Rachel Kain works in IT to make ends meet, but her real passions are writing, music, food, and yoga. She blogs about motherhood, CHD, child loss, and anything else that interests her at Writers Write. Follow her on Twitter: @rjkain

Comments

  1. Thank you for this! I don’t ever really remember feeling guilt that I was coming into the light again. If anything I felt a measure of relief that the darkness was lifting. I wanted to smile again! Maybe it’s because I never really equated my children dying to my ability to love as a mother. I mean, I loved them deeply, I would have never wished they die, I wanted them to fulfill the dreams I had for them, but in the end they were gone and no amount of anything would bring them back. Yes, I was in pain, I was sad, I was depressed, I was angry, I was bitter, I was all of it but I never felt that those emotions were the ones that connected me to my children. Love, pure love, and joy that they lived as brief as they did was the connection I had with them. So no I never really felt like I needed to stay in my deep grief to feel closer to them or validate them. My love validated them. Sometimes with a smile and sometimes with a tear but always with love.

    I hope my ramblings make sense to you.
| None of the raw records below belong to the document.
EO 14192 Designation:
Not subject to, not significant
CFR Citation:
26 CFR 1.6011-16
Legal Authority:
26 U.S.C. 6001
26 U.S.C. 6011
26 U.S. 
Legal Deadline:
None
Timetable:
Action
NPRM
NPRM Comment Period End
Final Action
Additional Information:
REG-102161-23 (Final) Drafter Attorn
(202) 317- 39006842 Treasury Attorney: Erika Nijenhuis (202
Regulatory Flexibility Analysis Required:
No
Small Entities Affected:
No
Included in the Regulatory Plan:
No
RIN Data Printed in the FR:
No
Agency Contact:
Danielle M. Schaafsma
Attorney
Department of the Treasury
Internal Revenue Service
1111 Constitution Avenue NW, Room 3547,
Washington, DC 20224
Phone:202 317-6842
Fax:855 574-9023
It’s hard to express in words sometimes what my heart is telling me.

    • They totally make sense. There was a sense of relief for me, too, but it took a while to allow that in, for whatever reason. But the nagging in the background was there for a long time. Much longer than I would have liked for myself. But when the memories of Colin weren’t always flashbacks to the night he died, I started to realize that I was ready to step a little further into the light. That only happened through grief counseling to me.
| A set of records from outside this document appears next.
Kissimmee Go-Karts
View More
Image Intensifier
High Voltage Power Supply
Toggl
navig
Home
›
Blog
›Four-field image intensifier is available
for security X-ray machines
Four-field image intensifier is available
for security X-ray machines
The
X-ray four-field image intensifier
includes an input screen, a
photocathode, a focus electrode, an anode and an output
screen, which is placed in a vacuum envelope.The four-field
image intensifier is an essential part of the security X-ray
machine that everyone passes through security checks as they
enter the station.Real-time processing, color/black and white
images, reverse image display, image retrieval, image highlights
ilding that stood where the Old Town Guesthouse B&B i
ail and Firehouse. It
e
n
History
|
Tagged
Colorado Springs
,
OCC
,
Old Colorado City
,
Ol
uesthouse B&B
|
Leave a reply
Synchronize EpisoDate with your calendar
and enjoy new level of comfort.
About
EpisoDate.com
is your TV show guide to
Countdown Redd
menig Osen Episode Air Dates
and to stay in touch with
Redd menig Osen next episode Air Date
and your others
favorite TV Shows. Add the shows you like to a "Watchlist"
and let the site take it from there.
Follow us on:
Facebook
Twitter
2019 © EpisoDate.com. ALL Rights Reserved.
      And I love your comment, because it just proves what we say all the time, that everyone grieves differently, and there’s no right or wrong way to grieve. Thanks for sharing!

      Peace.

  2. dear rachel, thank you for your post. i have been blessed with two wonderful boys, one is in heaven and one on earth. my little one is now almost seven weeks old and i love him so much…
    still, i am having troubles dealing with conflicting feelings of happiness, gratefulness and joy for every minute i have with my little boy and the sadness and despair of not having his older brother with us.
    sometimes i am overwhelmed with sadness when i know i am so fortunate to be holding my little one in my arms, and then i feel guilty because if i’m sad i’m not a good mum to my living son and if i am happy i feel guilty because i’m happy…sometimes i’m really troubled this way…i know for sure that Samuel wouldn’t want me to be sad, but it is still so hard being without him….and seeing joshua growing bigger every day, i know now what i missed with Samuel…

    • Giovanna,

      First of all, congratulations on your new bundle! There’s something I learned in my grief process that I’d like to share with you. I knew that one of the reasons that I was hurting so badly was because I loved Colin so very much and that love, I thought, had nowhere to go because he was gone. Then I realized that I still had two little boys that I already loved, and I decided to take that love that I had for Colin and pile it all onto them. I know this makes Colin happy–to know his brothers are so loved. You can do the same. And it’s okay to be happy. I promise. It is the hardest thing to be without our babies, but you are a good mom. I can tell. To both of your sons. Take comfort in knowing that you are doing your best and fill your heart with love. And remember to try to smile. Samuel smiles when you do. :)

      Thank you so much for sharing your story and your boys with us.